O som irrompe por detrás da cortina e é como um chamamento, todo contido na música que avança sem se deter. Imensamente, os sons e o silêncio abarcam a totalidade do espaço livre da sala e nele permanecem, enquanto eco de um estranho desejo de si mesmos. A mulher, ouvinte, sonha-se na música e sente irreprimível a vontade, incontroláveis os movimentos. Deve procurar, mas a sala é imensa e fria! Olha em volta, desvendando o espaço. Sabe, tão somente, que a música a fascina e que, certo que acabe, aquele momento será o seu único infinito – para sempre presente em pensamentos, que formarão os seus sonhos futuros. Procura, então, pela sala, ao acaso; tropeça nas filas de cadeiras, onde os espectadores, indiferentes, parecem alheios à pressão da música. Afasta-se deles e percorre os corredores laterais. Quase no limite da sala, regressa e sobe os degraus que levam ao palco. Sente-se arrastada de dentro de si mesma, como se toda a sabedoria se concentrasse no inevitável conhecimento dos sons.

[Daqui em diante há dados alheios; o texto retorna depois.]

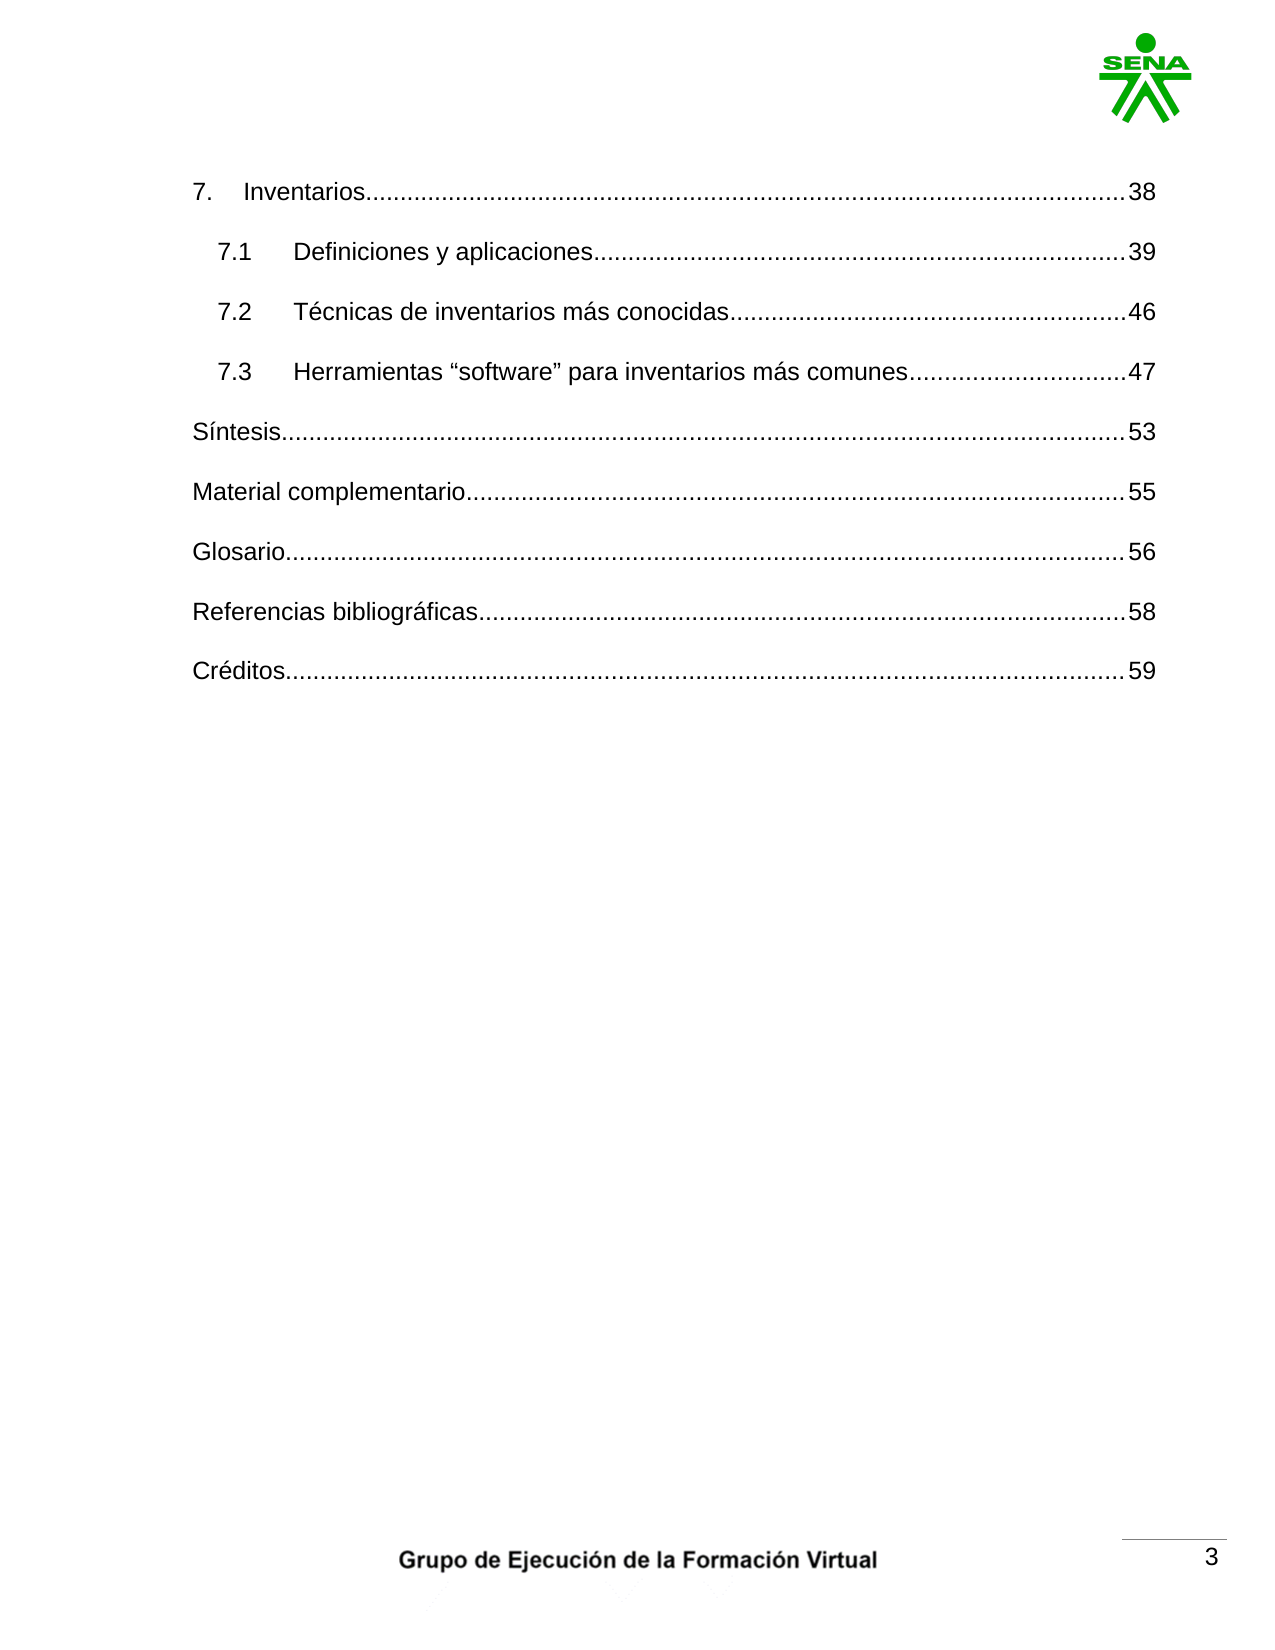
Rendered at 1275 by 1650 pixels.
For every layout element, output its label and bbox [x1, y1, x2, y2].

Subitamente, por detrás da cortina transparente, vê o pianista que voa, suspenso no ar, enquanto faz soar a música. Por qualquer estranho mistério, os acordes espalhados pela sala dispersaram os sons magicamente. Cada um deles repete-se autonomamente e acaricia o corpo da mulher, antes de explodir em milhares de partículas luminosas, que deixam solto pelo espaço um brilho incandescente. A mulher acompanha a dança dos sons, apercebendo-se, agora, que eles se despedaçam. Vê toda a sala já doirada – um brilho ofuscante, que cria uma dimensão de permanência infinita na ausência absoluta do espaço e do tempo.

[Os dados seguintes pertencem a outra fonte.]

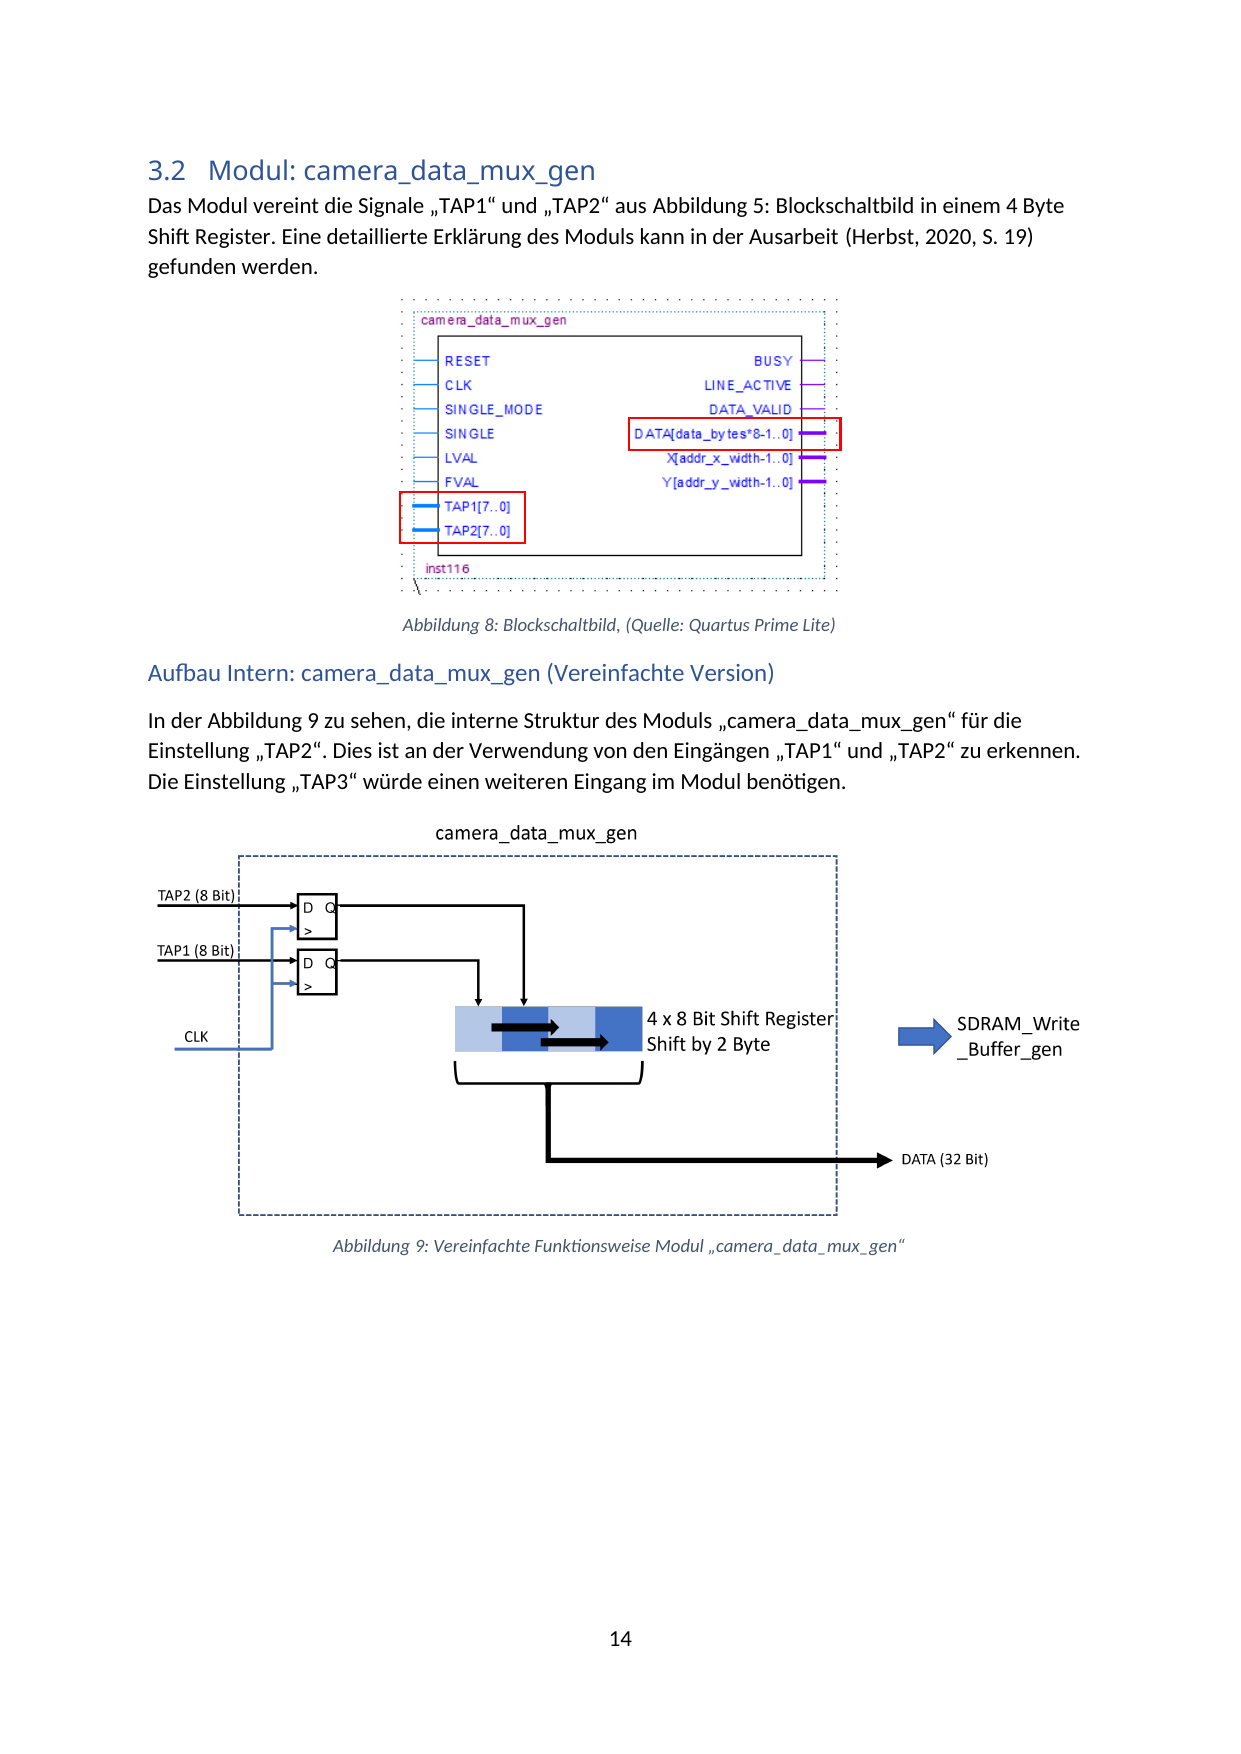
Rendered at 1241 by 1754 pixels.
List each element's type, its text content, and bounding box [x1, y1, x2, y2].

O músico regressou ao piano. Deixou de estar suspenso a meio metro do solo e as suas mãos percorrem firmemente o teclado, libertando de novo as melodias. A mulher aproxima-se até quase lhe tocar, sentindo o calor, a respiração, o som dos movimentos do músico na energia que se solta das suas mãos. Apercebe-se, por momentos, ser inebriante um aroma esmaecente que paira no ar. Como se da música se libertassem forças vivas, que se esgotam a si mesmas, antes de explodirem em luz. Naquela meia penumbra em que se encontram, são apenas momentaneamente iluminados, parecendo estarem presos no vazio dos mundos como duas silhuetas, vagas e efémeras, quase irreais. O pianista ou a mulher começam a falar e as palavras, que talvez não sejam mais do que pensamentos, evoluem de um para o outro ininterruptamente.
Palavras, essas também, tocadas pela magia do som que transfigurou o espaço. Ao mesmo tempo que fala, o pianista continua a tocar e a mulher sente que o significado de todas as coisas se condensa nos movimentos do corpo do homem sentado ao piano, libertando da música os sons. O pianista prossegue, explicando o compasso, o ritmo, a força, a intensidade. De súbito, bruscamente, o pianista pára e estremece como arrepiado. Interrompida a música, os sons, que pairavam prestes a explodirem, tombam no chão e não chegam a brilhar. A neblina doirada, espalhada pela sala, permanece contudo no silêncio feito da suspensão da música. Então, o pianista segura uma das mãos da mulher e diz-lhe apenas «-Vem». A sua voz é suave e harmoniosa e exprime desejo e emoção. O olhar da mulher sorri num imenso brilho doirado – e não veem mais do que um e outro, perdidos na luz do espaço que, agora, impercetivelmente, começa a esbranquecer, sustentada ainda nos reflexos de oiro.
Despem-se lentamente, sem nunca desprenderem o olhar, até ficarem completamente nus. As mãos correm a pele, esparsamente iluminada de oiro, e parecem olhar-se num espelho. Cada um olha o outro, vendo apenas o reflexo próprio, como se um único corpo fossem. A mulher corre-lhe os dedos pelos cabelos loiros compridos, sedosamente macios, e pensa acariciar-se a si mesma. O pianista sente o seu olhar no dela, os seus pensamentos nos seus, a sua força, a sua ânsia e o seu desejo nela também. Mergulham profundamente na imensa luz da sala, distantes dos olhares da assistência, presa, como morta, na posição de espectadora.
Conforme se desvanece totalmente a poeira doirada, o espaço é inundado por uma súbita luz branca, densa, que ascende, até desaparecer no interior da sala. Quase ao mesmo tempo que a luz apoteótica se esgota, o público desperta e aplaude, num gesto mecânico e grotesco. No centro do palco, o pianista permanece levitado no espaço e com o olhar sorri, num imenso brilho doirado.